= What is expected =
Copy out the lines below word for word. Begin with the line containing "scientific name: Stylocline gnaphaloides" and stop after the line containing "order: Cyprinodontiformes", including both.

= Dataset entries =
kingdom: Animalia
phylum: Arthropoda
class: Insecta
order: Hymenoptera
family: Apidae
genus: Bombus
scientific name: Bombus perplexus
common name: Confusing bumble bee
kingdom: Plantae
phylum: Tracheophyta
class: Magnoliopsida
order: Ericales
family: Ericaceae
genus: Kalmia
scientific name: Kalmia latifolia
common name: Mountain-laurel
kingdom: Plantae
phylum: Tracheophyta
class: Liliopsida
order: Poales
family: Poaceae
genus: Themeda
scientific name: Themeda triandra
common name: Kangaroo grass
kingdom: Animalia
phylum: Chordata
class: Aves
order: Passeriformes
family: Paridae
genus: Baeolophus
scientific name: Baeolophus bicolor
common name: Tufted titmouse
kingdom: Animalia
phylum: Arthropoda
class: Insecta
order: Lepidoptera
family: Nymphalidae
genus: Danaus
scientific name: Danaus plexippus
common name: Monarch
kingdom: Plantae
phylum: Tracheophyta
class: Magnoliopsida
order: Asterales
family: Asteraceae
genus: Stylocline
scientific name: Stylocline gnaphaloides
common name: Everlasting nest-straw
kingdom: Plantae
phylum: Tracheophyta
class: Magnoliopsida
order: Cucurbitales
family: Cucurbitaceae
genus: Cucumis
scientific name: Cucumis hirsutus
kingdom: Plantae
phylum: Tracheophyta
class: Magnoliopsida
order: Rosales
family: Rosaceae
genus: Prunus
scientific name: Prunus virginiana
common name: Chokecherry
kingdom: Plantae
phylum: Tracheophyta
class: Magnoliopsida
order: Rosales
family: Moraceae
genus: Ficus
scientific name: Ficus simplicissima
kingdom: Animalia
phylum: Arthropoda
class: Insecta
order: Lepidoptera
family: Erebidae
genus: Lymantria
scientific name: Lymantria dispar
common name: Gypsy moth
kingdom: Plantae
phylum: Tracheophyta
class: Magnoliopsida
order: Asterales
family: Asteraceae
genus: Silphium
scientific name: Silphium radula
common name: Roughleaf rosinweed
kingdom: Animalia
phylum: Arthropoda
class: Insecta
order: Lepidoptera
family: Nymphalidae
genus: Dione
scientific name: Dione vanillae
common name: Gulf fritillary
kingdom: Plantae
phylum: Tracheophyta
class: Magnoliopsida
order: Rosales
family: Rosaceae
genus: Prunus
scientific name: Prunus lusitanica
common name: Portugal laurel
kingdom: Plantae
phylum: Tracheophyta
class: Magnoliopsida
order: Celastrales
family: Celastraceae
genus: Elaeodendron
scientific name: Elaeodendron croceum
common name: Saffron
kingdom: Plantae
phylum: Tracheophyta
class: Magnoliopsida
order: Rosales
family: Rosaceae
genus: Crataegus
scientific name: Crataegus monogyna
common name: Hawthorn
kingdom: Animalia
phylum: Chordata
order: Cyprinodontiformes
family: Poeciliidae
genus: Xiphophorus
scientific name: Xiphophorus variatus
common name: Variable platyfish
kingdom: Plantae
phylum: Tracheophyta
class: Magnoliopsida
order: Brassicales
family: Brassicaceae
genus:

= Expected output =
scientific name: Stylocline gnaphaloides
common name: Everlasting nest-straw
kingdom: Plantae
phylum: Tracheophyta
class: Magnoliopsida
order: Cucurbitales
family: Cucurbitaceae
genus: Cucumis
scientific name: Cucumis hirsutus
kingdom: Plantae
phylum: Tracheophyta
class: Magnoliopsida
order: Rosales
family: Rosaceae
genus: Prunus
scientific name: Prunus virginiana
common name: Chokecherry
kingdom: Plantae
phylum: Tracheophyta
class: Magnoliopsida
order: Rosales
family: Moraceae
genus: Ficus
scientific name: Ficus simplicissima
kingdom: Animalia
phylum: Arthropoda
class: Insecta
order: Lepidoptera
family: Erebidae
genus: Lymantria
scientific name: Lymantria dispar
common name: Gypsy moth
kingdom: Plantae
phylum: Tracheophyta
class: Magnoliopsida
order: Asterales
family: Asteraceae
genus: Silphium
scientific name: Silphium radula
common name: Roughleaf rosinweed
kingdom: Animalia
phylum: Arthropoda
class: Insecta
order: Lepidoptera
family: Nymphalidae
genus: Dione
scientific name: Dione vanillae
common name: Gulf fritillary
kingdom: Plantae
phylum: Tracheophyta
class: Magnoliopsida
order: Rosales
family: Rosaceae
genus: Prunus
scientific name: Prunus lusitanica
common name: Portugal laurel
kingdom: Plantae
phylum: Tracheophyta
class: Magnoliopsida
order: Celastrales
family: Celastraceae
genus: Elaeodendron
scientific name: Elaeodendron croceum
common name: Saffron
kingdom: Plantae
phylum: Tracheophyta
class: Magnoliopsida
order: Rosales
family: Rosaceae
genus: Crataegus
scientific name: Crataegus monogyna
common name: Hawthorn
kingdom: Animalia
phylum: Chordata
order: Cyprinodontiformes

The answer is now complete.